Некоторое время друзья шли молча. Первым заговорил мистер Аттерсон.
– Энфилд, – сказал он, – это ваше правило превосходно.
– Да, я и сам так считаю, – ответил Энфилд.
– Тем не менее, – продолжал нотариус, – мне все-таки хотелось бы задать вам один вопрос. Я хочу спросить, как звали человека, который наступил на упавшего ребенка.
– Что же, – сказал мистер Энфилд, – не вижу причины, почему я должен это скрывать. Его фамилия Хайд.

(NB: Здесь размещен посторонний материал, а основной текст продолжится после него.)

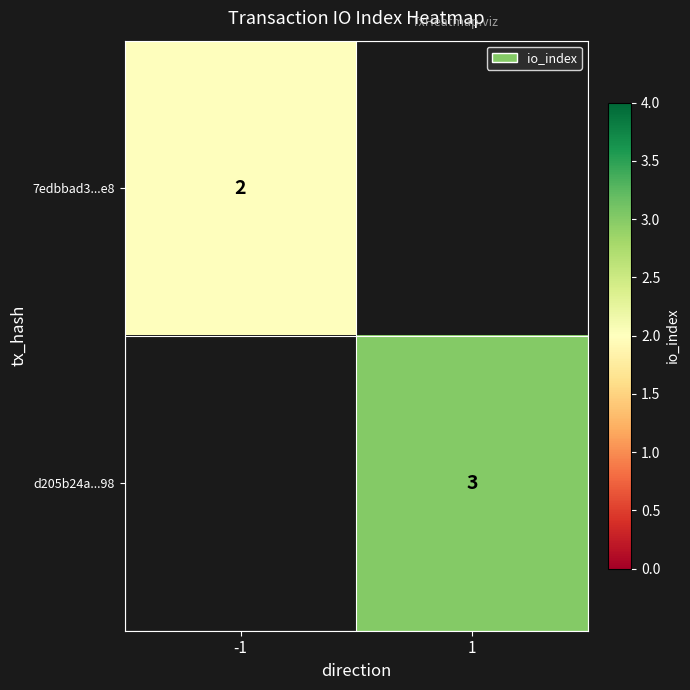

True or false: 7edbbad3...e8 has a value of 2 at -1.

True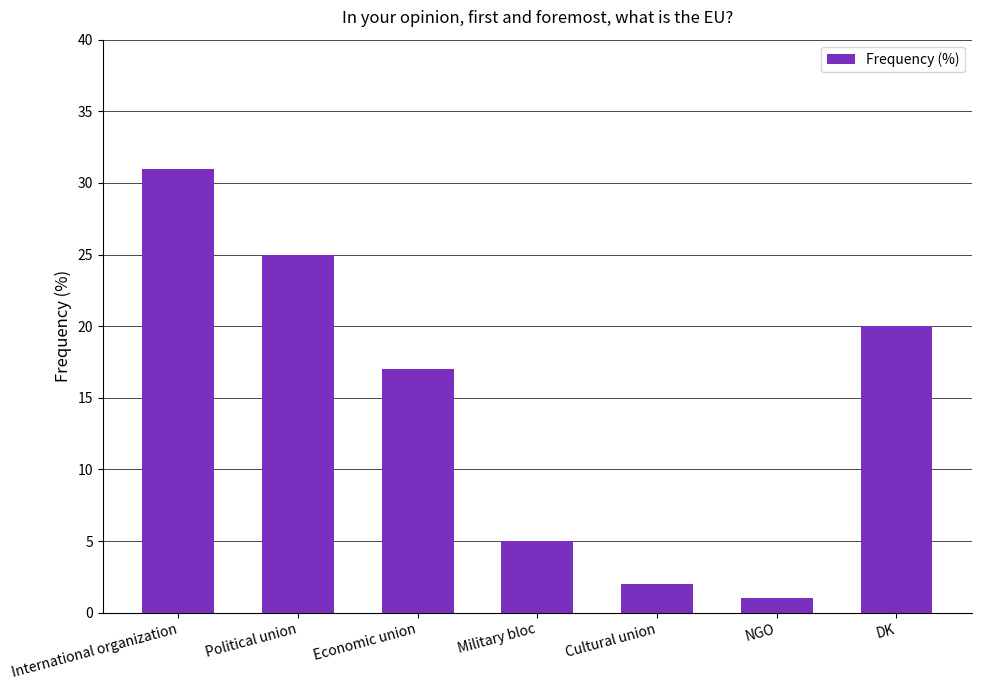

What is the value of the 4th bar from the left?

5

– Гм! – отозвался мистер Аттерсон. – А как он выглядит?
– Его наружность трудно описать. Что-то в ней есть странное… что-то неприятное… попросту отвратительное.
Ни один человек еще не вызывал у меня подобной гадливости, хотя я сам не понимаю, чем она объясняется. Наверное, в нем есть какое-то уродство, такое впечатление создается с первого же взгляда, хотя я не могу определить отчего. У него необычная внешность, но необычность эта какая-то неуловимая. Нет, сэр, у меня ничего не получается: я не могу описать, как он выглядит. И не потому, что забыл: он так и стоит у меня перед глазами.
Мистер Аттерсон некоторое время шел молча, что-то старательно обдумывая.
– А вы уверены, что у него был собственный ключ? –
спросил он наконец.
– Право же… – начал Энфилд, даже растерявшись от изумления.
– Да, конечно, – перебил его Аттерсон. – Я понимаю, что выразился неудачно. Видите ли, я не спросил вас об имени того, чья подпись стояла на чеке, только потому, что я его уже знаю. Дело в том, Ричард, что ваша история в какой-то мере касается и меня. Постарайтесь вспомнить, не было ли в вашем рассказе каких-либо неточностей.